The True Story of a Father and Son's Fight for Survival in Auschwitz

by Jeremy Dronfield

Pub Date: July 1st, 2018
ISBN: 978-1-61373-963-1
Publisher: Chicago Review Press

The story of a father and son who struggled to survive in some of the Holocaust’s most horrendous sites, from Buchenwald to Auschwitz to Mauthausen to Bergen-Belsen.

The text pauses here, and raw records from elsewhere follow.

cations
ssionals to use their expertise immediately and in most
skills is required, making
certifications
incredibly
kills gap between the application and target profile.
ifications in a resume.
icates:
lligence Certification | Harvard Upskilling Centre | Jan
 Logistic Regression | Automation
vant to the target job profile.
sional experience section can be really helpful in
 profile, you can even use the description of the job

Dronfield (The Locust Farm, 2013, etc.), a biographer, historian, and ghostwriter who also writes fiction, returns with a thoroughly researched, deeply grim account of the Kleinmanns, a Viennese family devastated by the Holocaust. Although his principal focus is on the father, Gustav, and son, Fritz, the author does occasionally shift to others, some of whom did not survive. The title image—the stone crusher—is a mechanical device in a stone quarry at Buchenwald, and Dronfield employs it as a metaphor for the entire Holocaust—it is among the book’s final images. The Kleinmanns, father and son, were able to cope with the unspeakable rigors of the concentration camps because they possessed manual skills that the Nazis required and employed. Gustav was an upholsterer, and Fritz, quick and able with his hands, learned to lay bricks and perform other tasks the camps needed. One of the most moving aspects of the book is the relationship between Fritz and his father; both struggled mightily to stay together, and neither was interested in abandoning the other. Dronfield also does an effective job keeping us informed about the wider war so that when the liberators approach, we are prepared. The author uses the father’s diary as a key document, but, as the endmatter demonstrates, he has consulted the principal Holocaust archives and documents and conducted interviews as well. The resulting swift, novelistic narrative clarifies the brutality in ways that traditional histories sometimes do not.

Today, when studies are showing many Americans know little about the Holocaust, this will serve as a compelling remedy: a personal and universal account of brutality at its worst and of family devotion at its best.